Luna – One Yr Forecast

So, who’s going to win? The place does LUNA commerce at, let’s say, St Patrick’s Day 2023?

Let’s take a dive into LUNA and take a look at verify which facet will come out on high. In the event you disagree with me, you possibly can name me out on Twitter and I’ll put my cash the place my mouth is (though, let’s decrease the stakes from $10 million to $10).

The fundamentals, tremendous fast: LUNA is the token upon which the Terra ecosystem runs. Terra’s worth is derived from a collection of stablecoins, probably the most distinguished of which is UST. As UST demand rises, Luna is burnt, and as UST demand falls, LUNA is minted. In such a manner, the peg is maintained – a fairly neat algorithmic mechanism that works off the rules of arbitrage.
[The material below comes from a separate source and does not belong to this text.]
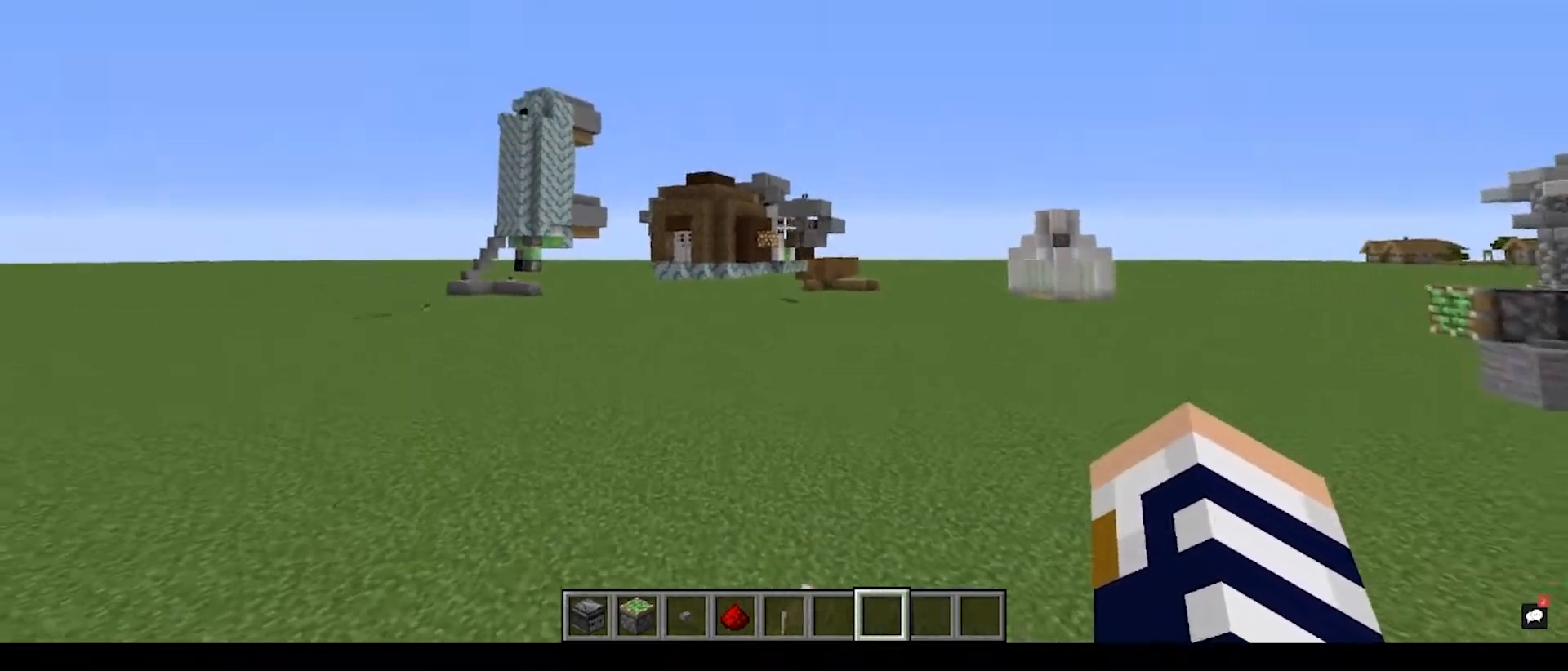
{"keys": [], "mouse": [], "events": []}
The underside line that we have to perceive right here is that the LUNA worth depends on UST adoption. As extra UST is demanded, LUNA is burnt and the worth will rise.

Whole Worth Locked

Trying on the DeFi panorama, there’s a complete of $206 billion in complete worth locked (TVL). Terra captures 12.3% of this, with $25 billion in TVL. Thus, behind solely the dominant Ethereum (55% share of TVL at $114 billion), Terra sits because the second largest DeFi platform by TVL.

Knowledge by way of Defi Llama

Ethereum’s issues want no introduction. Out in the true world, individuals are shocked at fuel costs following the Russian invasion provide shock. After all, if anybody has transacted on Ethereum earlier than, these real-world fuel costs nonetheless appear low-cost in comparison with on the blockchain.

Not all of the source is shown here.